# Figure understanding tasks:
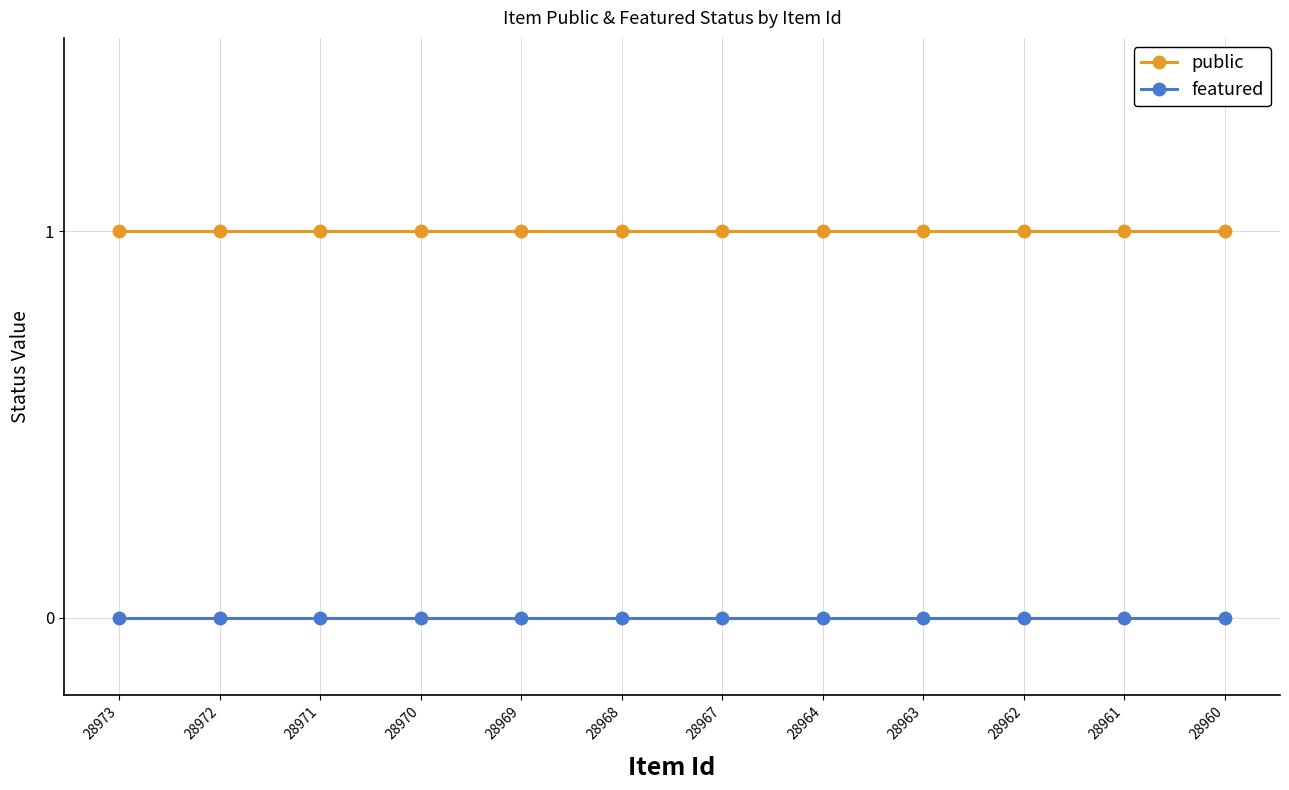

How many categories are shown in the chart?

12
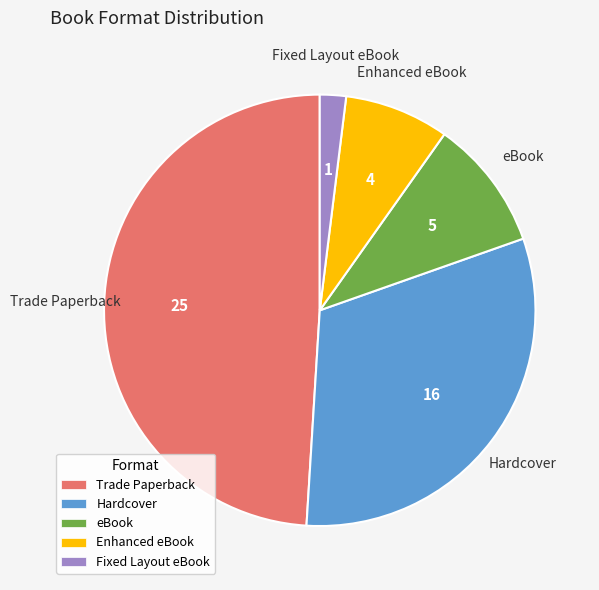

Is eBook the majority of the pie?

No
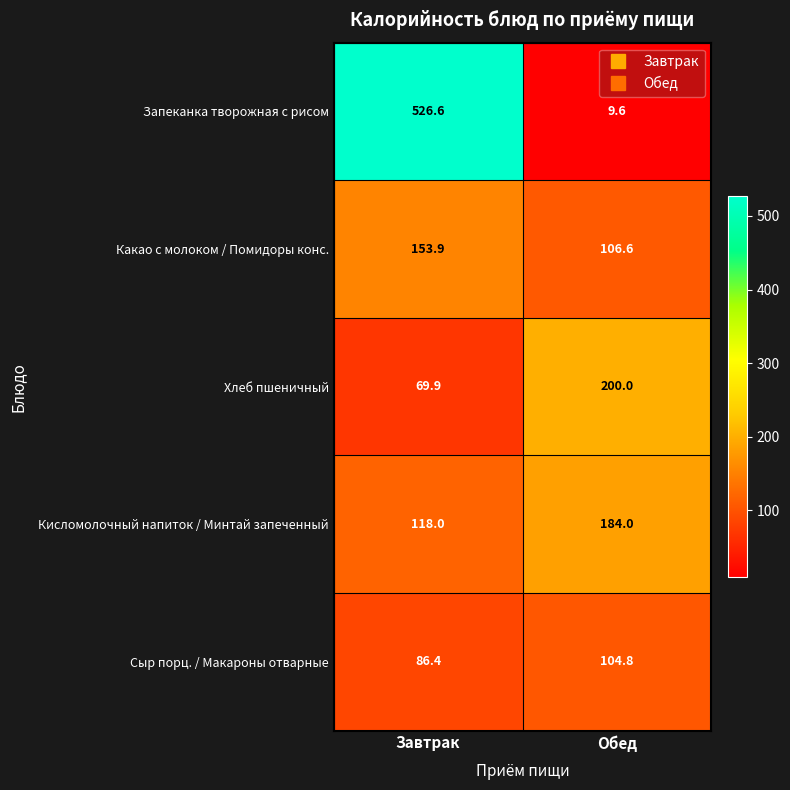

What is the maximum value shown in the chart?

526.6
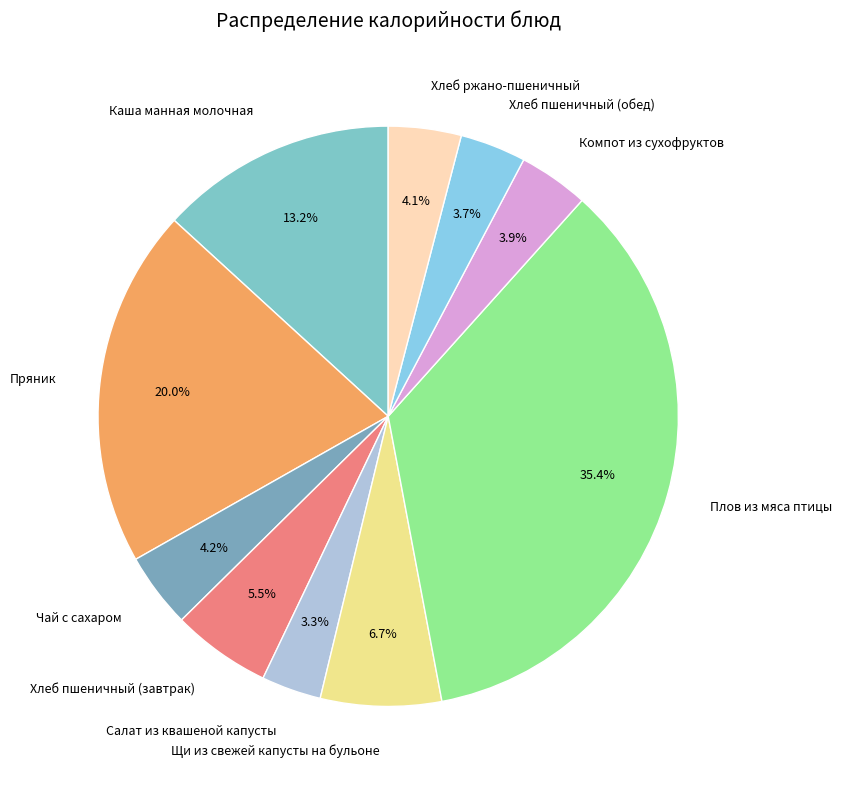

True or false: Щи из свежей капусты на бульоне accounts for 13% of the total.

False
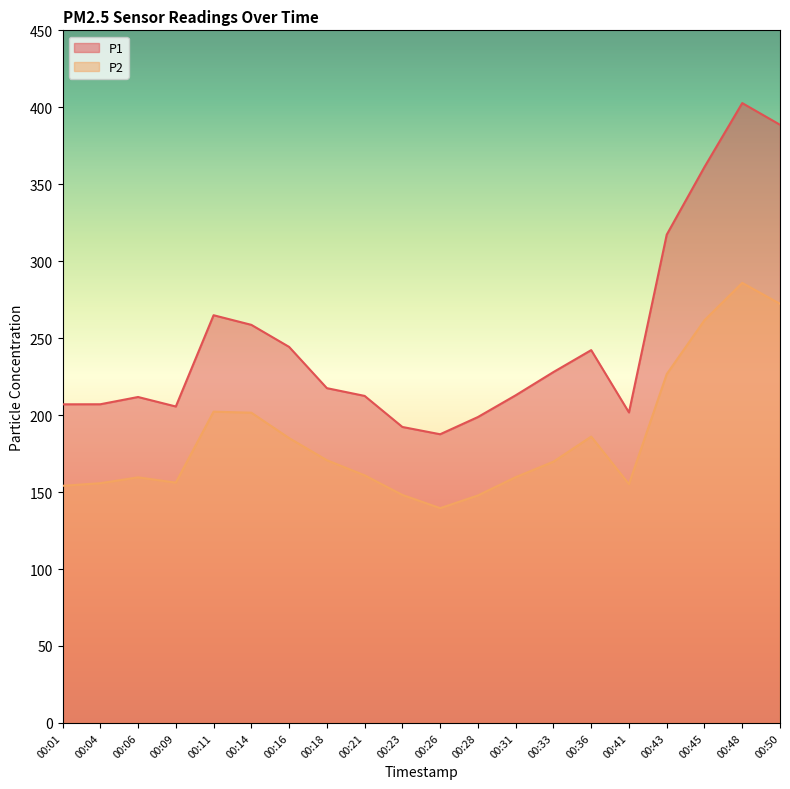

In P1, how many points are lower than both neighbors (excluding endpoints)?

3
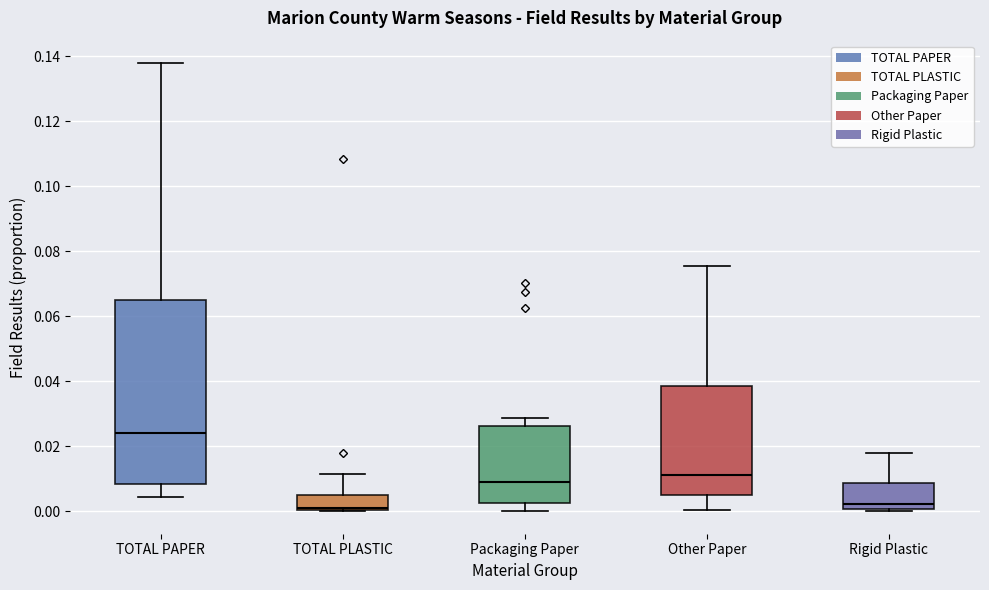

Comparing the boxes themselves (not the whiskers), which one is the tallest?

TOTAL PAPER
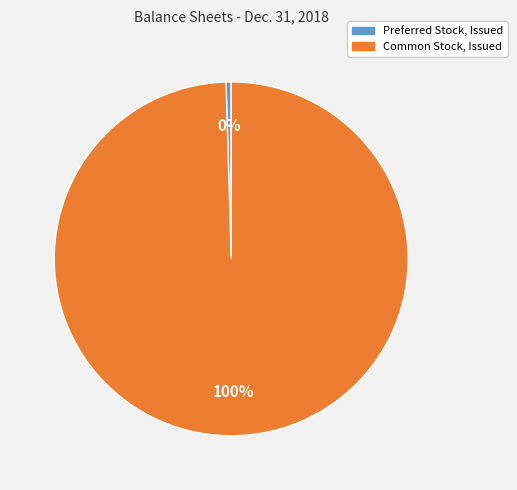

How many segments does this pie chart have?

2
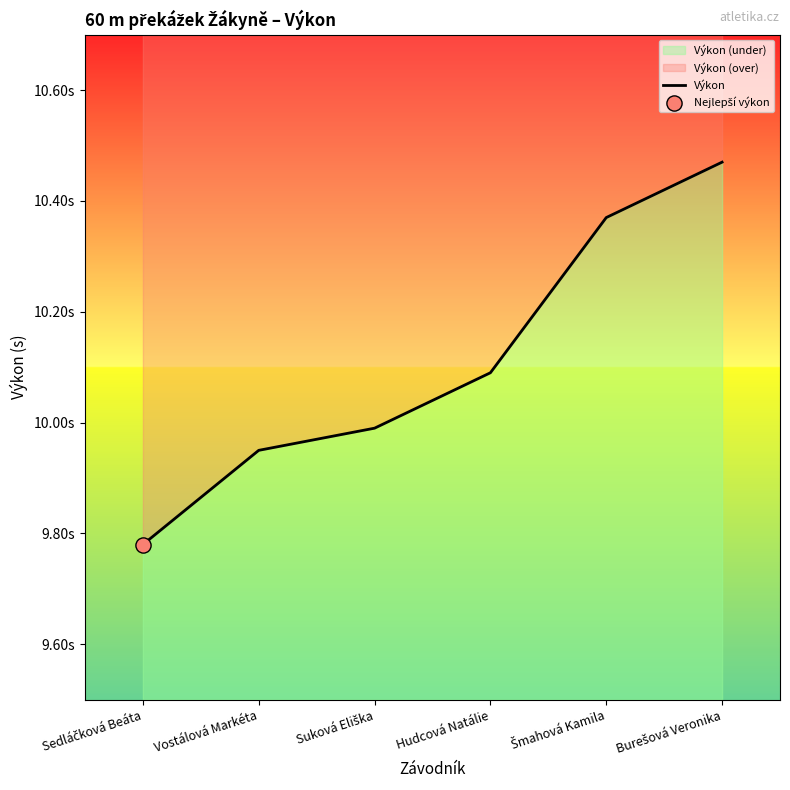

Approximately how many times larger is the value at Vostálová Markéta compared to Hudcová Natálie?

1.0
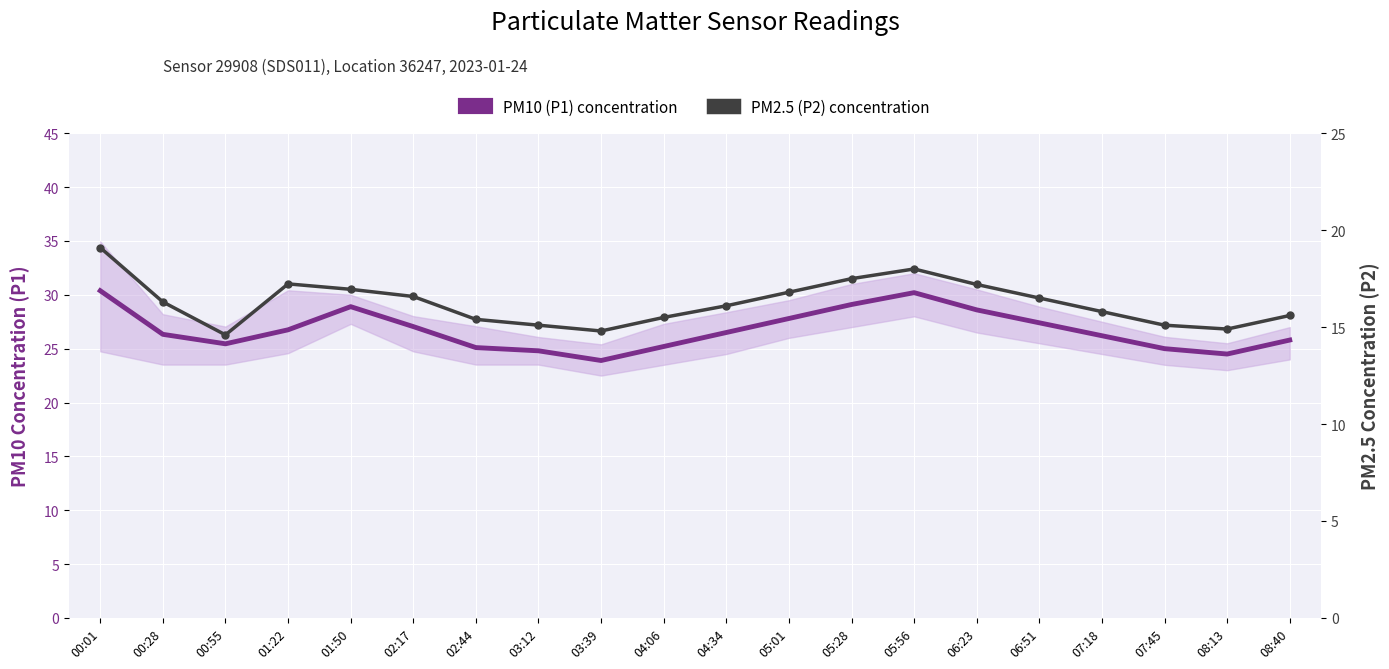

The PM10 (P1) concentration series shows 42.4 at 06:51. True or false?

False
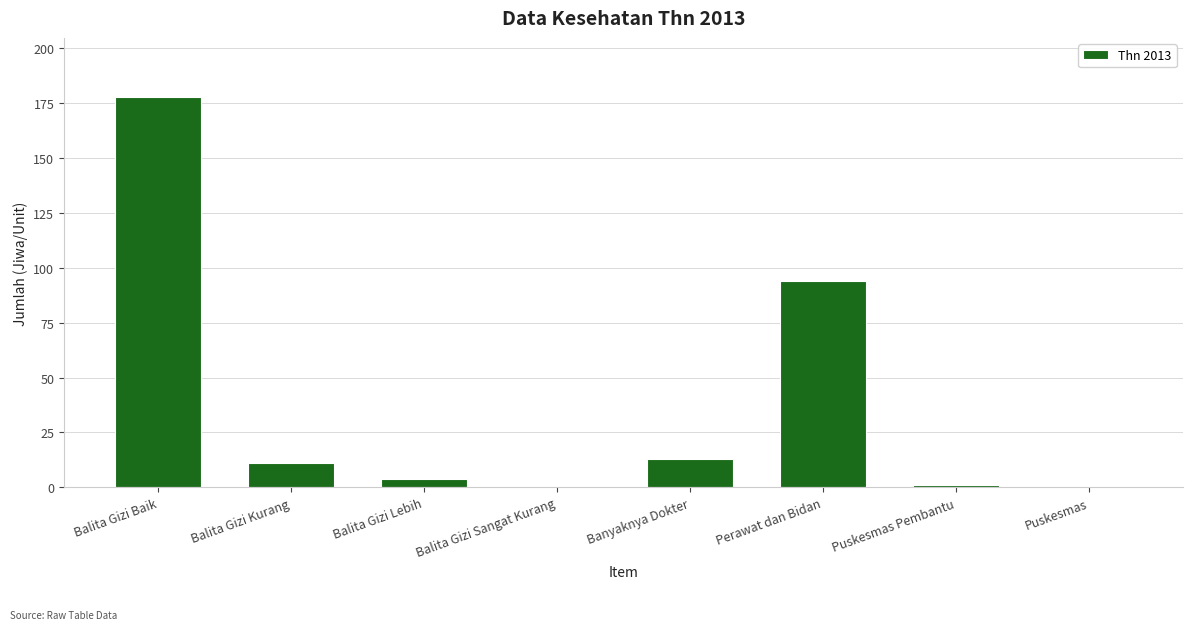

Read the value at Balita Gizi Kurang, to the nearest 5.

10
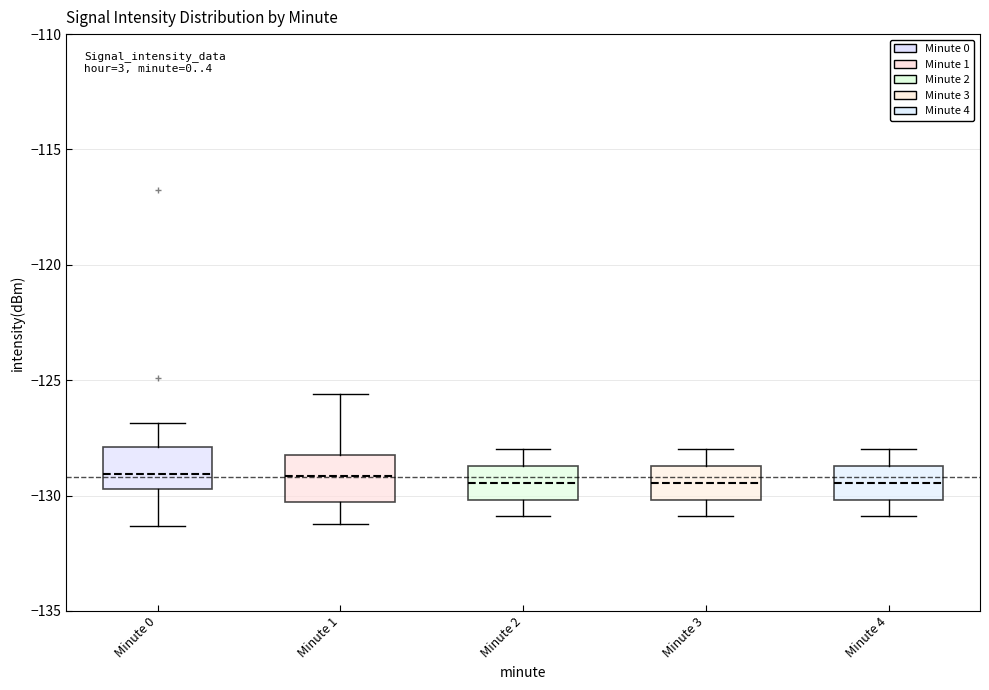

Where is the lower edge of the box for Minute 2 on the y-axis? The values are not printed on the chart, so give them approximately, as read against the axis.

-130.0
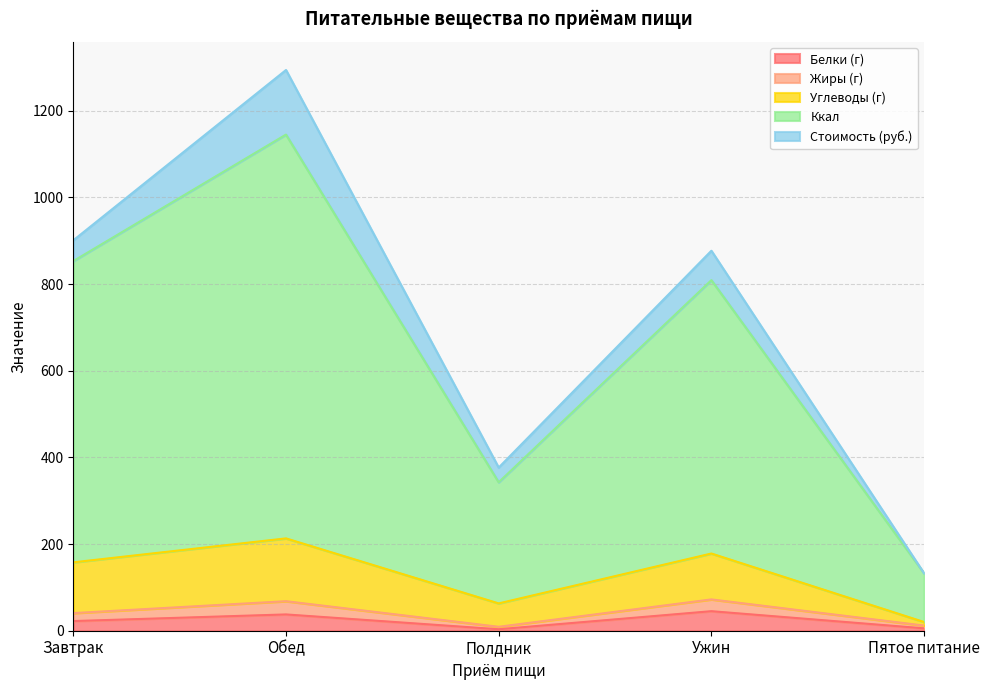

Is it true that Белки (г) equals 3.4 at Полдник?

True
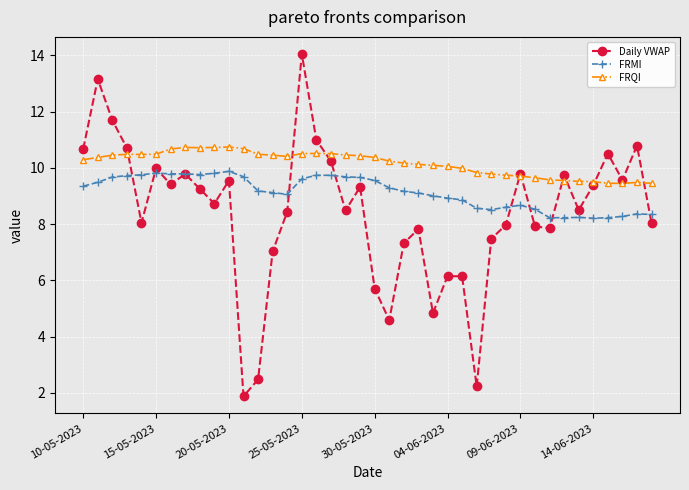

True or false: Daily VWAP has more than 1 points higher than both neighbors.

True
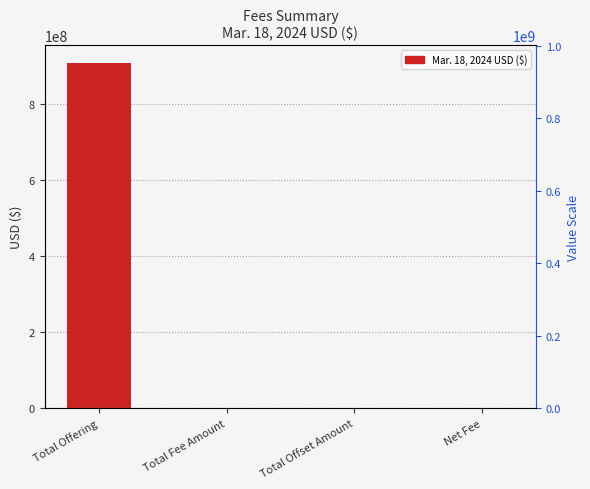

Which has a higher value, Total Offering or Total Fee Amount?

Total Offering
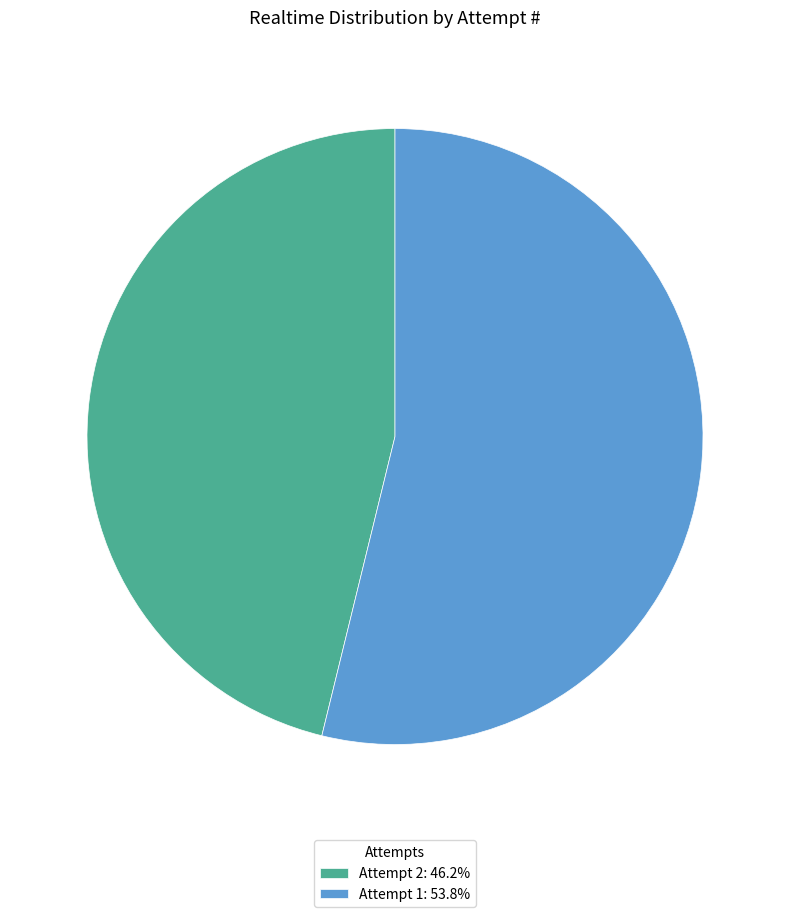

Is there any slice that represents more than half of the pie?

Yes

# What is needed:
Update the rows by replacing "chart" with "graph" everywhere and leaving everything else unchanged. Leave the pictures out of your answer.

# Written reply:
How many categories are shown in the graph?

12

Is eBook the majority of the pie?

No

What is the maximum value shown in the graph?

526.6

True or false: Щи из свежей капусты на бульоне accounts for 13% of the total.

False

In P1, how many points are lower than both neighbors (excluding endpoints)?

3

Comparing the boxes themselves (not the whiskers), which one is the tallest?

TOTAL PAPER

How many segments does this pie graph have?

2

Approximately how many times larger is the value at Vostálová Markéta compared to Hudcová Natálie?

1.0

The PM10 (P1) concentration series shows 42.4 at 06:51. True or false?

False

Read the value at Balita Gizi Kurang, to the nearest 5.

10

Where is the lower edge of the box for Minute 2 on the y-axis? The values are not printed on the graph, so give them approximately, as read against the axis.

-130.0

Is it true that Белки (г) equals 3.4 at Полдник?

True

True or false: Daily VWAP has more than 1 points higher than both neighbors.

True

Which has a higher value, Total Offering or Total Fee Amount?

Total Offering

Is there any slice that represents more than half of the pie?

Yes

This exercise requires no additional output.